Occupying the Margins: Labour Integration and Social Exclusion in Artisanal Mining in Tanzania


  • This article is based on a study funded by the Department for International Development under its Knowledge and Research programme. Findings from this study are presented in Mwaipopo et al. (2005) and Ofei-Aboagye et al. (2004). I would like to thank my fellow researchers, and in particular Rosemarie Mwaipopo, for permission to re-analyse components of the qualitative data. I am grateful for comments on a draft of this article by Alberto Arce, Mary Ann Brocklesby, Gavin Hilson, and the anonymous referees of this journal. The opinions expressed and any errors are the sole responsibility of the author.

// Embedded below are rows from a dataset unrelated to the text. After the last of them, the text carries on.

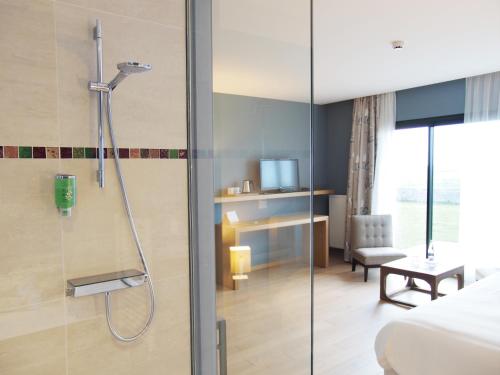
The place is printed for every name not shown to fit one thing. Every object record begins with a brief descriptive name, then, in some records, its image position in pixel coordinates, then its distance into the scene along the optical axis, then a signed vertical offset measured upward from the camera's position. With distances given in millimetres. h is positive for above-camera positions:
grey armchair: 5113 -859
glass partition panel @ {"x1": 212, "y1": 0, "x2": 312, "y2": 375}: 1570 -15
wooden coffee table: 3785 -1029
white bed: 1907 -899
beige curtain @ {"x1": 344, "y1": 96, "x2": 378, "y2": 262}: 5684 +180
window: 5242 -232
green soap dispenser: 1301 -60
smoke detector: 3128 +1062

This article examines the marginal position of artisanal miners in sub-Saharan Africa, and considers how they are incorporated into mineral sector change in the context of institutional and legal integration. Taking the case of diamond and gold mining in Tanzania, the concept of social exclusion is used to explore the consequences of marginalization on people's access to mineral resources and ability to make a living from artisanal mining. Because existing inequalities and forms of discrimination are ignored by the Tanzanian state, the institutionalization of mineral titles conceals social and power relations that perpetuate highly unequal access to resources. The article highlights the complexity of these processes, and shows that while legal integration can benefit certain wealthier categories of people, who fit into the model of an ‘entrepreneurial small-scale miner’, for others adverse incorporation contributes to socio-economic dependence, exploitation and insecurity. For the issue of marginality to be addressed within integration processes, the existence of local forms of organization, institutions and relationships, which underpin inequalities and discrimination, need to be recognized.